Brief: Reproduce the text of every record below word for word, line by line. Leave the picture markers out of your answer.

Records from a dataset
"""
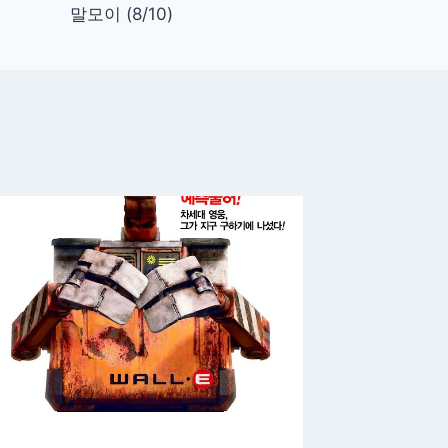
말모이 (8/10)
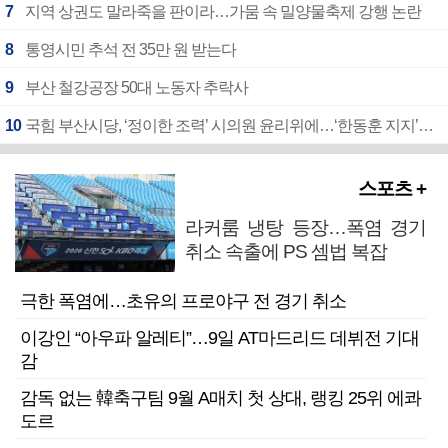
7
지역 상권도 말라죽을 판이라…가뭄 속 밀양물축제 강행 논란
8
통영시민 추석 전 35만 원 받는다
9
부산 철강공장 50대 노동자 추락사
10
국힘 부산시당, ‘정이한 조력’ 시의원 윤리위에…‘한동훈 지지’도 신고접수
스포츠 +
라커룸 냉탕 등장…폭염 경기
취소 속출에 PS 셈법 복잡
극한 폭염에…초유의 프로야구 전 경기 취소
이강인 “아우파 알레티”…9일 AT마드리드 데뷔전 기대
감
감독 없는 韓축구팀 9월 A매치 첫 상대, 랭킹 25위 에콰
도르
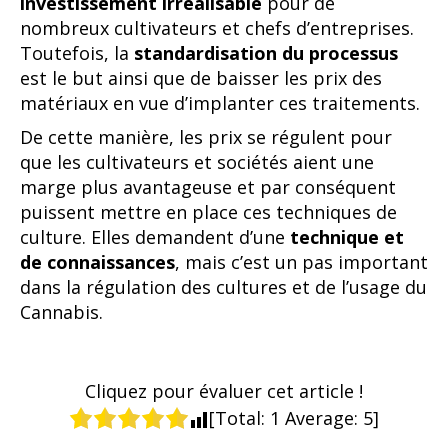
investissement irréalisable
pour de
nombreux cultivateurs et chefs d’entreprises.
Toutefois, la
standardisation du processus
est le but ainsi que de baisser les prix des
matériaux en vue d’implanter ces traitements.
De cette manière, les prix se régulent pour
que les cultivateurs et sociétés aient une
marge plus avantageuse et par conséquent
puissent mettre en place ces techniques de
culture. Elles demandent d’une
technique et
de connaissances
, mais c’est un pas important
dans la régulation des cultures et de l’usage du
Cannabis.
Cliquez pour évaluer cet article !
[Total:
1
Average:
5
]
"""
Response:
말모이 (8/10)
7
지역 상권도 말라죽을 판이라…가뭄 속 밀양물축제 강행 논란
8
통영시민 추석 전 35만 원 받는다
9
부산 철강공장 50대 노동자 추락사
10
국힘 부산시당, ‘정이한 조력’ 시의원 윤리위에…‘한동훈 지지’도 신고접수
스포츠 +
라커룸 냉탕 등장…폭염 경기
취소 속출에 PS 셈법 복잡
극한 폭염에…초유의 프로야구 전 경기 취소
이강인 “아우파 알레티”…9일 AT마드리드 데뷔전 기대
감
감독 없는 韓축구팀 9월 A매치 첫 상대, 랭킹 25위 에콰
도르
investissement irréalisable
pour de
nombreux cultivateurs et chefs d’entreprises.
Toutefois, la
standardisation du processus
est le but ainsi que de baisser les prix des
matériaux en vue d’implanter ces traitements.
De cette manière, les prix se régulent pour
que les cultivateurs et sociétés aient une
marge plus avantageuse et par conséquent
puissent mettre en place ces techniques de
culture. Elles demandent d’une
technique et
de connaissances
, mais c’est un pas important
dans la régulation des cultures et de l’usage du
Cannabis.
Cliquez pour évaluer cet article !
[Total:
1
Average:
5
]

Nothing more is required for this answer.